Flexibility in Cloud Operating Systems
A Cloud OS administers the complexity of a distributed infrastructure in the execution of virtualized service workloads. The Cloud OS manages a number of servers and hardware devices and their infrastructure services which make up a cloud system, giving the user the impression that they are interacting with a single infinite capacity and elastic cloud. In the same way that multi-threaded OS define the thread as the unit of execution and the multi-threaded application as the management entity, supporting communication and synchronization instruments; multi-tier Cloud OS define the VM as the basic execution unit and the multi-tier virtualized service (group of VMs) as the basic management entity, supporting different communication instruments and their auto-configuration at boot time. This concept helps to create scalable applications because you can add VMs as and when needed.

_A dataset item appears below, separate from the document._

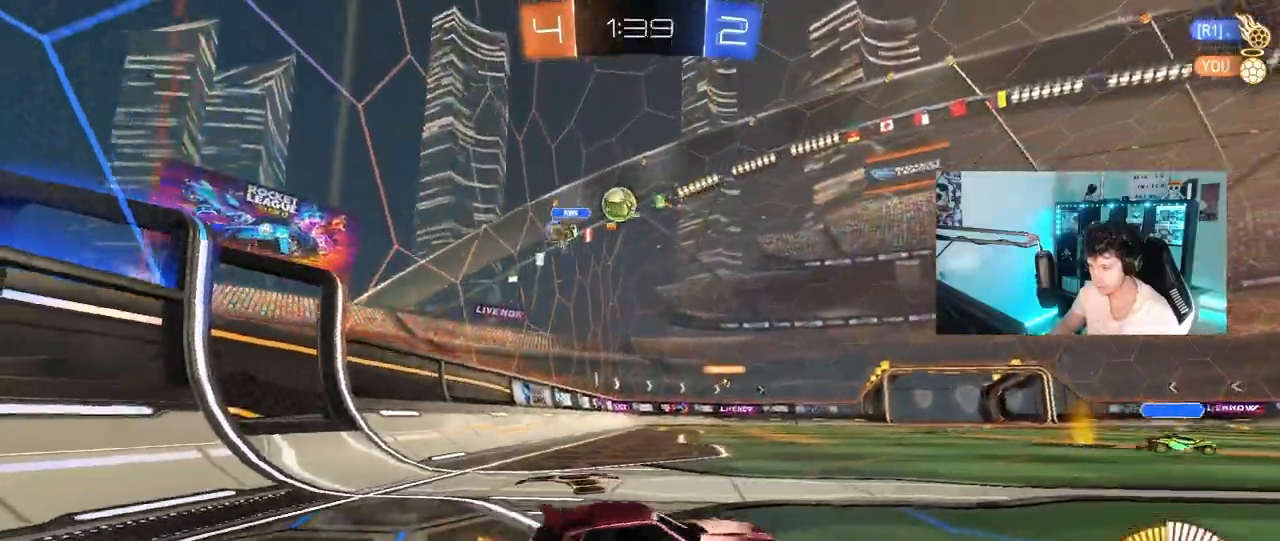
{"keys": ["a", "shift", "w"], "mouse": ["left", "right"], "mouse_move": "still", "events": [[50, "mouse_left", "down"], [233, "a", "up"], [233, "d", "down"], [283, "mouse_right", "down"], [333, "a", "down"], [333, "d", "up"], [383, "mouse_right", "up"], [383, "shift", "down"], [467, "mouse_right", "down"]]}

Individual multi-tier applications are all isolated from each other, but individual VMs in the same application are not as they all may share a communication network and services as and when needed.
A Cloud OS has a number of functions:
- Management of the Network, Computing and Storage Capacity: Orchestration of storage, network and virtualization technologies to enable the dynamic placement of the multi-tier services on distributed infrastructures
- Management of VM Life-cycle: Smooth execution of VMs by allocating the resources required for them to operate and by offering the functionality required to implement VM placement policies
- Management of Workload Placement: Support for the definition of workload and resource-aware allocation policies such as consolidation for energy efficiency, load balancing, affinity-aware, capacity reservation…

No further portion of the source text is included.